[PROVIDED MATERIAL Boundary: Start]
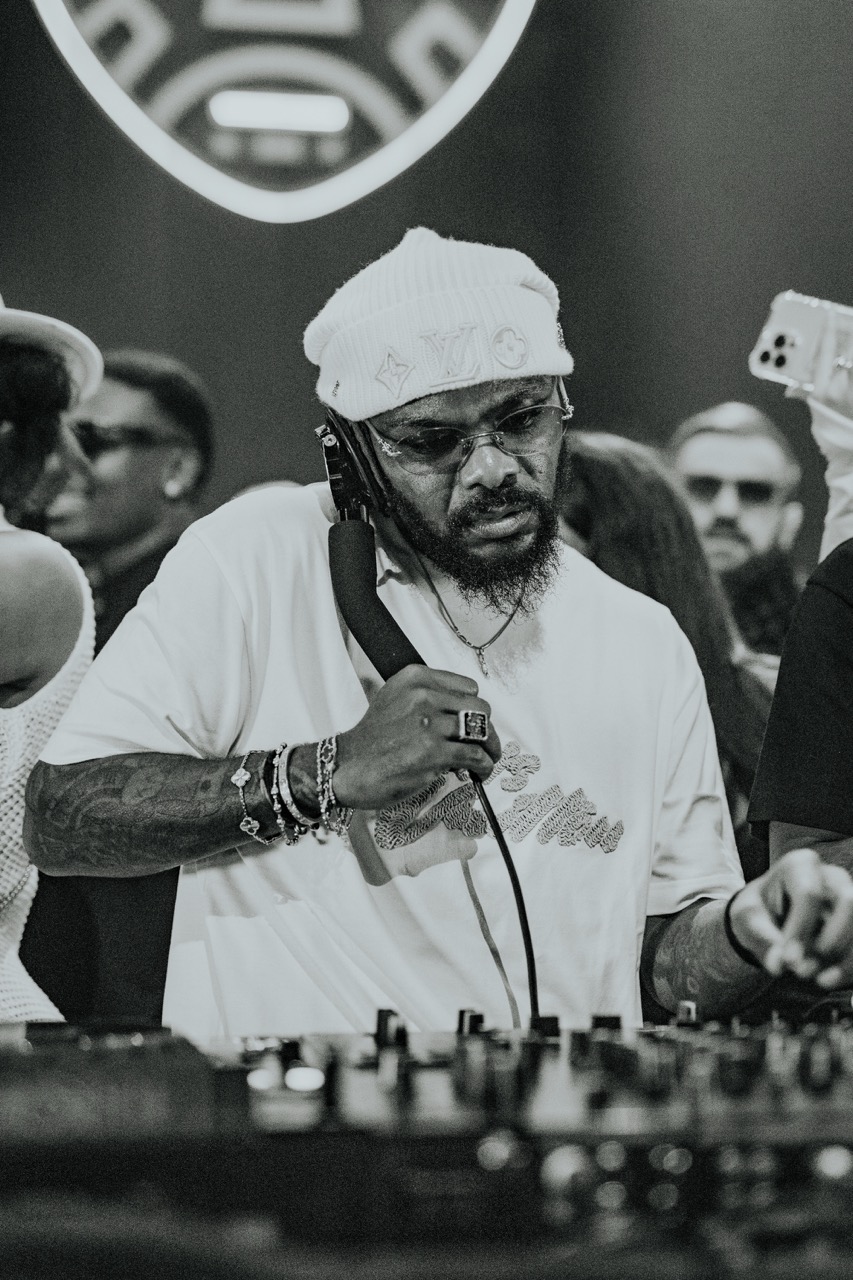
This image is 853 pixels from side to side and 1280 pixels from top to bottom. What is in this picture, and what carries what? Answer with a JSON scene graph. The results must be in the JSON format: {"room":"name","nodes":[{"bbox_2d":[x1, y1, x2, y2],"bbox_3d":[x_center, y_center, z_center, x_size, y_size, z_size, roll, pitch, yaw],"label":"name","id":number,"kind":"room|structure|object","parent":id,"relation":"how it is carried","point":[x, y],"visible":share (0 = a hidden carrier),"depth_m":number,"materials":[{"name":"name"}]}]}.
{"room":"bar","nodes":[
{"label":"bar","id":0,"kind":"room"},
{"bbox_2d":[0,0,852,558],"bbox_3d":[-0.117,-0.964,8.924,6.419,4.583,0.203,0,-3,-6],"label":"back wall","id":1,"kind":"structure","parent":0,"point":[491,221],"depth_m":8.97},
{"bbox_2d":[34,0,537,222],"bbox_3d":[-0.353,-1.869,8.570,1.430,1.707,0.108,0,-3,-6],"label":"wall emblem","id":2,"kind":"object","parent":1,"relation":"attached to","point":[456,31],"visible":0.97,"depth_m":8.53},
{"bbox_2d":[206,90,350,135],"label":"light","id":3,"kind":"object","parent":2,"relation":"attached to","point":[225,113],"visible":0.94,"depth_m":8.24,"materials":[{"name":"white"}]},
{"bbox_2d":[467,766,540,1026],"bbox_3d":[0.064,0.341,3.474,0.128,0.392,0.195,0,-3,-6],"label":"headphone cable","id":4,"kind":"object","parent":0,"point":[513,877],"visible":0.63,"depth_m":3.52,"materials":[{"name":"black plastic"}]},
{"label":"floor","id":5,"kind":"structure","parent":0,"visible":0},
{"bbox_2d":[0,290,99,1029],"bbox_3d":[-0.684,0.300,4.348,0.660,1.701,0.730,0,-3,-6],"label":"woman","id":6,"kind":"object","parent":5,"relation":"on","point":[48,574],"visible":0.68,"depth_m":4.30},
{"bbox_2d":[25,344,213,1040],"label":"man","id":7,"kind":"object","parent":5,"relation":"on","point":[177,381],"visible":0.54,"depth_m":6.25},
{"bbox_2d":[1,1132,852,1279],"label":"table","id":8,"kind":"object","parent":5,"relation":"on","point":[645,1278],"visible":0.68,"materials":[{"name":"wood"}]},
{"bbox_2d":[0,1008,852,1277],"bbox_3d":[0.108,0.322,2.399,1.214,0.122,1.020,0,-3,-6],"label":"audio mixer","id":9,"kind":"object","parent":8,"relation":"on","point":[573,1150],"visible":0.95,"depth_m":2.18,"materials":[{"name":"black plastic"}]},
{"bbox_2d":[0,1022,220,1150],"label":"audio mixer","id":10,"kind":"object","parent":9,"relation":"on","point":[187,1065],"visible":0.93,"depth_m":2.31,"materials":[{"name":"black"}]},
{"bbox_2d":[23,224,852,1045],"bbox_3d":[0.020,0.382,3.614,0.793,1.645,0.819,0,-3,-6],"label":"man","id":11,"kind":"object","parent":5,"relation":"on","point":[327,592],"visible":0.87,"depth_m":3.51},
{"bbox_2d":[322,413,430,687],"bbox_3d":[-0.053,-0.080,3.446,0.094,0.267,0.151,0,-3,-6],"label":"headphones","id":12,"kind":"object","parent":11,"relation":"in","point":[406,642],"visible":0.83,"depth_m":3.43,"materials":[{"name":"black plastic"}]},
{"bbox_2d":[555,429,786,853],"bbox_3d":[0.307,0.216,5.398,0.549,1.024,0.571,0,-3,-6],"label":"woman","id":13,"kind":"object","parent":5,"relation":"on","point":[613,459],"visible":0.24,"depth_m":5.31},
{"bbox_2d":[669,402,807,651],"bbox_3d":[0.599,0.075,7.075,0.473,1.082,0.518,0,-3,-6],"label":"man","id":14,"kind":"object","parent":5,"relation":"on","point":[717,442],"visible":0.44,"depth_m":7.02},
{"bbox_2d":[746,535,852,982],"bbox_3d":[0.672,0.210,3.716,0.718,1.453,0.698,0,-3,-6],"label":"person","id":15,"kind":"object","parent":5,"relation":"on","point":[764,752],"visible":0.75,"depth_m":3.69},
{"bbox_2d":[787,321,852,561],"bbox_3d":[0.935,0.151,5.618,0.689,1.533,0.798,0,-3,-6],"label":"person","id":16,"kind":"object","parent":5,"relation":"on","point":[836,499],"visible":0.34,"depth_m":5.58},
{"bbox_2d":[750,291,852,396],"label":"smartphone","id":17,"kind":"object","parent":16,"relation":"in","point":[789,349],"visible":0.96,"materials":[{"name":"white plastic"}]}
]}

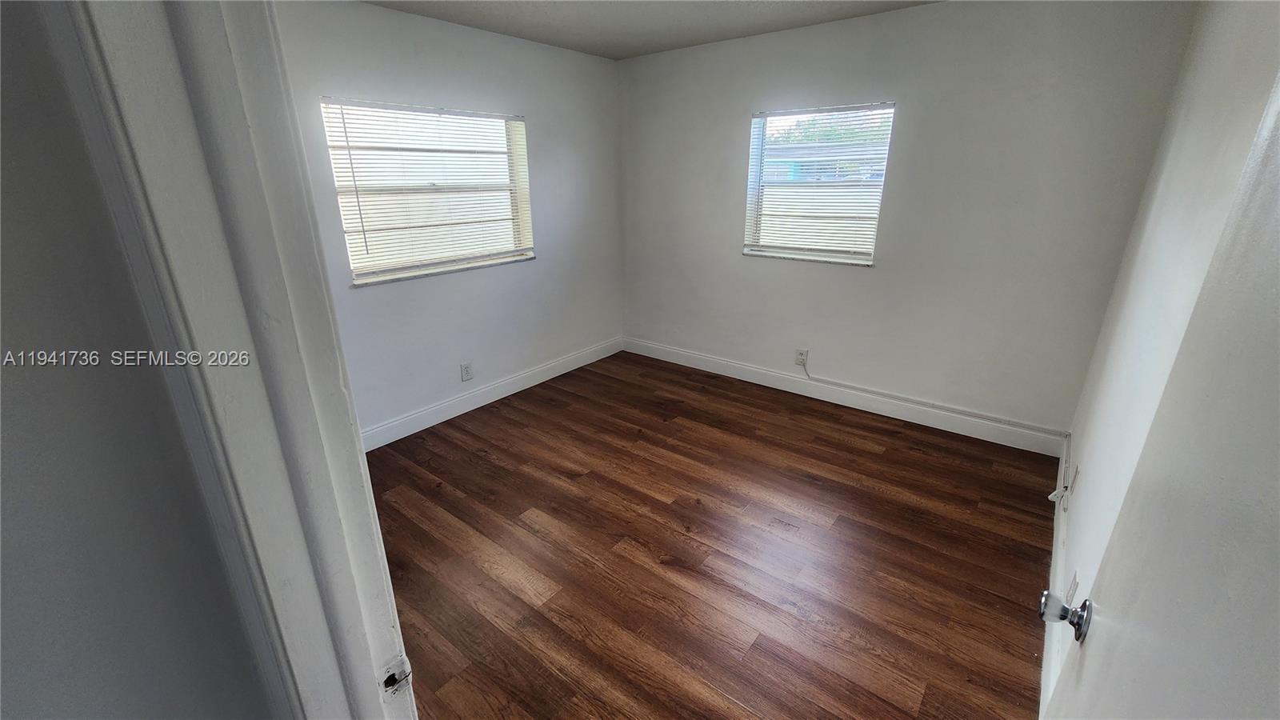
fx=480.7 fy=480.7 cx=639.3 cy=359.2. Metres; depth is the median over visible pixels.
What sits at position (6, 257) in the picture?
near wall
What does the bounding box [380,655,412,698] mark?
strike plate
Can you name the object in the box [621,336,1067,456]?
baseboard
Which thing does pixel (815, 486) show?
floor
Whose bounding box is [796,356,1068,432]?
cable
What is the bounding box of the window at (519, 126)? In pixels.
[320,99,534,285]
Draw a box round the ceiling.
[359,0,944,58]
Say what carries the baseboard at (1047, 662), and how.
attached to the right wall at (1082, 449)
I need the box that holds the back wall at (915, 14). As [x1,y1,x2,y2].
[616,0,1197,442]
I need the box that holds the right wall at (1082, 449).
[1048,0,1279,716]
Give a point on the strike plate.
(390, 682)
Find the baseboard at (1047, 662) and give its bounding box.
[1038,439,1072,719]
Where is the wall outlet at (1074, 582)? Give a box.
[1065,569,1079,606]
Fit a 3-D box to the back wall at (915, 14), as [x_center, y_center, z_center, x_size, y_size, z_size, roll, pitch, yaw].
[1.178,-0.953,3.454,3.520,2.475,0.164,15,25,35]
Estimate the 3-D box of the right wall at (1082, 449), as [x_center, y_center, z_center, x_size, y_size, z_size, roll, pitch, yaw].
[1.493,-0.101,1.208,0.146,2.506,3.325,15,25,35]
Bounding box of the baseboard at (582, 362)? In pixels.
[359,336,625,451]
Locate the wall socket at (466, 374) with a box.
[460,361,473,380]
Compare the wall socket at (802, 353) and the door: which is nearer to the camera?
the door
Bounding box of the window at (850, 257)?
[743,103,894,265]
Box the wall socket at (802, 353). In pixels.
[794,348,808,366]
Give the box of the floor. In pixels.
[364,350,1055,719]
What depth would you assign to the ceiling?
2.80 m
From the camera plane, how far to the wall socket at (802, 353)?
3.60 m
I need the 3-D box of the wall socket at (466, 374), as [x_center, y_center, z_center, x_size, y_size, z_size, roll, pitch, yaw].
[-1.226,0.086,3.410,0.009,0.126,0.079,15,25,35]
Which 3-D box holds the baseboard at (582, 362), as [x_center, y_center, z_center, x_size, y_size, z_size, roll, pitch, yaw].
[-1.177,0.279,3.555,0.015,0.136,3.305,15,25,35]
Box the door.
[1037,72,1279,719]
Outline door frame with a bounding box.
[47,0,415,719]
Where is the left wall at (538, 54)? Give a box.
[274,0,623,446]
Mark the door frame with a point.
(327, 371)
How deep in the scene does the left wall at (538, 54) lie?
3.22 m
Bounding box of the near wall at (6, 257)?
[0,0,279,719]
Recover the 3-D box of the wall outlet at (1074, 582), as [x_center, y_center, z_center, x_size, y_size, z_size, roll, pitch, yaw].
[1.394,0.748,1.556,0.009,0.119,0.072,15,25,35]
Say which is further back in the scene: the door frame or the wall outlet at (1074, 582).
the wall outlet at (1074, 582)

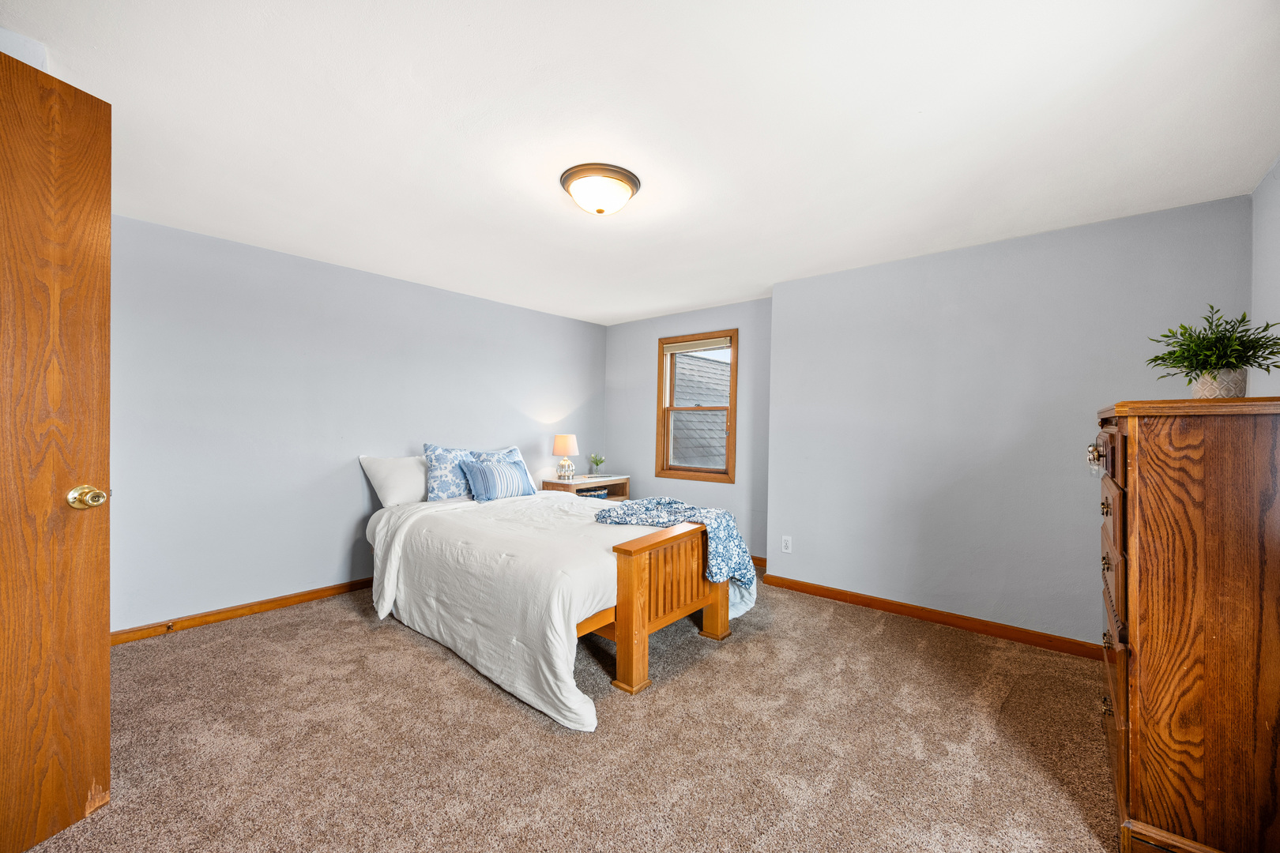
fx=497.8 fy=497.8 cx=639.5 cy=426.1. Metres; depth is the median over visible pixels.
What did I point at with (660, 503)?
throw blanket
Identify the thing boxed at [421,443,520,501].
floral pillow
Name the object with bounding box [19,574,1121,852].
carpet floor
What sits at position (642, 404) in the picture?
window wall
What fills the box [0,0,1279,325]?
ceiling
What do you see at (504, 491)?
striped pillow
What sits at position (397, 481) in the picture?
white pillow
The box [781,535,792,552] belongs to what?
wall socket
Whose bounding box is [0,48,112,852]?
wooden door
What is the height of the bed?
0.915 m
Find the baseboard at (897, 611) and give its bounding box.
[760,572,1097,659]
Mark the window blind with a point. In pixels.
(712, 344)
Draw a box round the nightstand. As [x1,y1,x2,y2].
[540,474,629,501]
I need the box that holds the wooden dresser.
[1095,394,1279,852]
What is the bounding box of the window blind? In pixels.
[662,335,732,354]
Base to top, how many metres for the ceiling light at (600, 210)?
0.143 m
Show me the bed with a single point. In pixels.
(637, 590)
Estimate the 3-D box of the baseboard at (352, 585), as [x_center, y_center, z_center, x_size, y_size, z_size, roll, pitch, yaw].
[-1.901,1.135,3.694,0.014,0.081,3.668,1,0,40]
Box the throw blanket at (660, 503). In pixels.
[591,498,756,588]
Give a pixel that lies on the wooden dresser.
(1150, 670)
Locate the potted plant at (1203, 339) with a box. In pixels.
[1148,306,1279,397]
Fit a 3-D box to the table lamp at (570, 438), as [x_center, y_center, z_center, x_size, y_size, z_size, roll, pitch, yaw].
[-0.703,0.293,4.739,0.246,0.427,0.245,1,0,40]
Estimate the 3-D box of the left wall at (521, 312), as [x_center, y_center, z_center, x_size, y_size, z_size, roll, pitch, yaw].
[-1.820,0.034,3.863,0.151,2.283,4.516,1,0,40]
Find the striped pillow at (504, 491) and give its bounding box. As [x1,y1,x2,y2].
[460,457,534,502]
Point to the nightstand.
(577, 483)
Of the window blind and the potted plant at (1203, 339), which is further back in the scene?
the window blind
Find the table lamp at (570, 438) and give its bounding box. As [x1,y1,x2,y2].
[553,433,579,480]
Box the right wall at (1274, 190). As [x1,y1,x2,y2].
[1249,158,1279,394]
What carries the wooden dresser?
on the carpet floor
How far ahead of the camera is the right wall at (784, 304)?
2.93 m
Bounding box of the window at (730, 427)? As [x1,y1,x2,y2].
[653,329,737,483]
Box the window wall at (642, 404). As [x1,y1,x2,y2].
[604,297,774,564]
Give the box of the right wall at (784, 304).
[766,193,1254,648]
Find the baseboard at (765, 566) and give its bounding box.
[749,555,767,568]
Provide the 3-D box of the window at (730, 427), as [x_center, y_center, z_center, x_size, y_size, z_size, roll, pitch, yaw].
[0.552,-0.174,4.703,0.860,1.375,0.149,1,0,40]
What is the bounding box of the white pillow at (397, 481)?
[358,453,427,507]
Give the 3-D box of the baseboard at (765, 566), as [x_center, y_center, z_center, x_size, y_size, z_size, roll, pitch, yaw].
[0.399,1.146,4.735,2.090,0.082,0.015,1,0,40]
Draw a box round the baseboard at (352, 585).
[109,576,376,645]
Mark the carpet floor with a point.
(544, 737)
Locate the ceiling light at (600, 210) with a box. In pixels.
[560,162,640,214]
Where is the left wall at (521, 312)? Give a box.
[110,213,609,632]
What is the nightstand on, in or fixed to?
on the carpet floor
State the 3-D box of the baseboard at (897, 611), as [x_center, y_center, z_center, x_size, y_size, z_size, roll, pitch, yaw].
[1.908,1.168,2.960,2.480,0.082,0.015,1,0,40]
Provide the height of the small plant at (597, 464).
0.234 m
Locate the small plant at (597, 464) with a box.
[587,452,606,476]
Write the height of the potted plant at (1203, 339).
0.315 m
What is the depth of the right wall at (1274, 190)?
2.08 m
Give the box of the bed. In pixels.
[363,463,752,727]

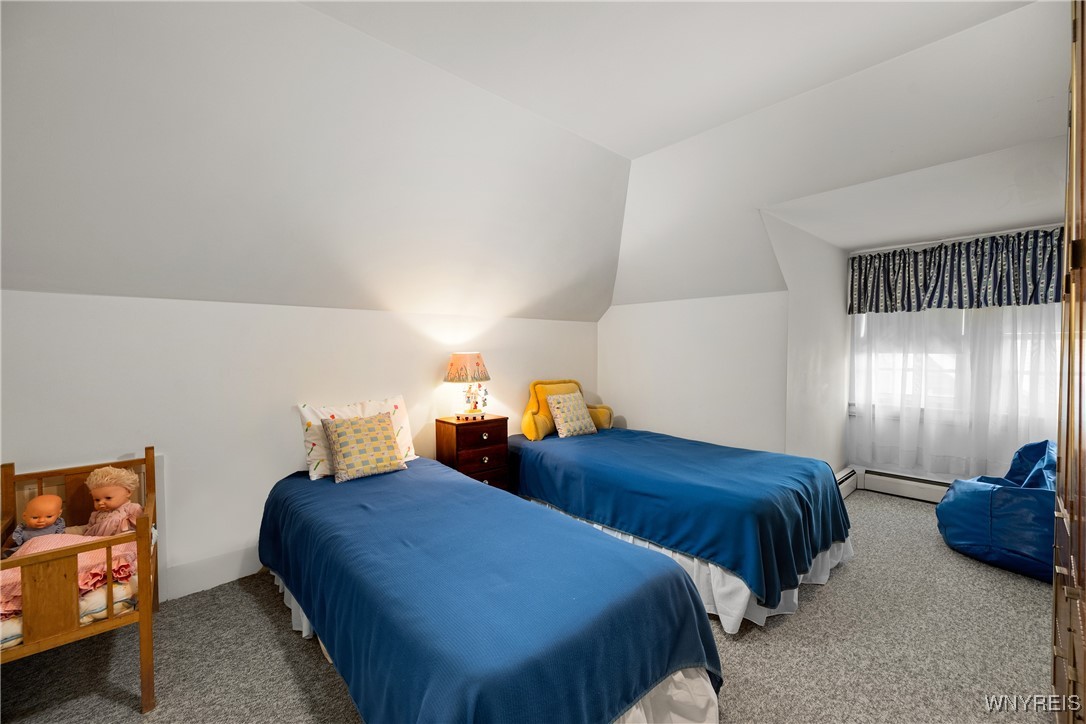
[PROVIDED MATERIAL Boundary: End]
§ GOAL OF THE EXERCISE
The task calls for all lines in the entries that hold "median".

§ COMPLETED EXERCISE
fx=480.7 fy=480.7 cx=639.3 cy=359.2. Metres; depth is the median over visible pixels.
fx=497.8 fy=497.8 cx=639.5 cy=426.1. Metres; depth is the median over visible pixels.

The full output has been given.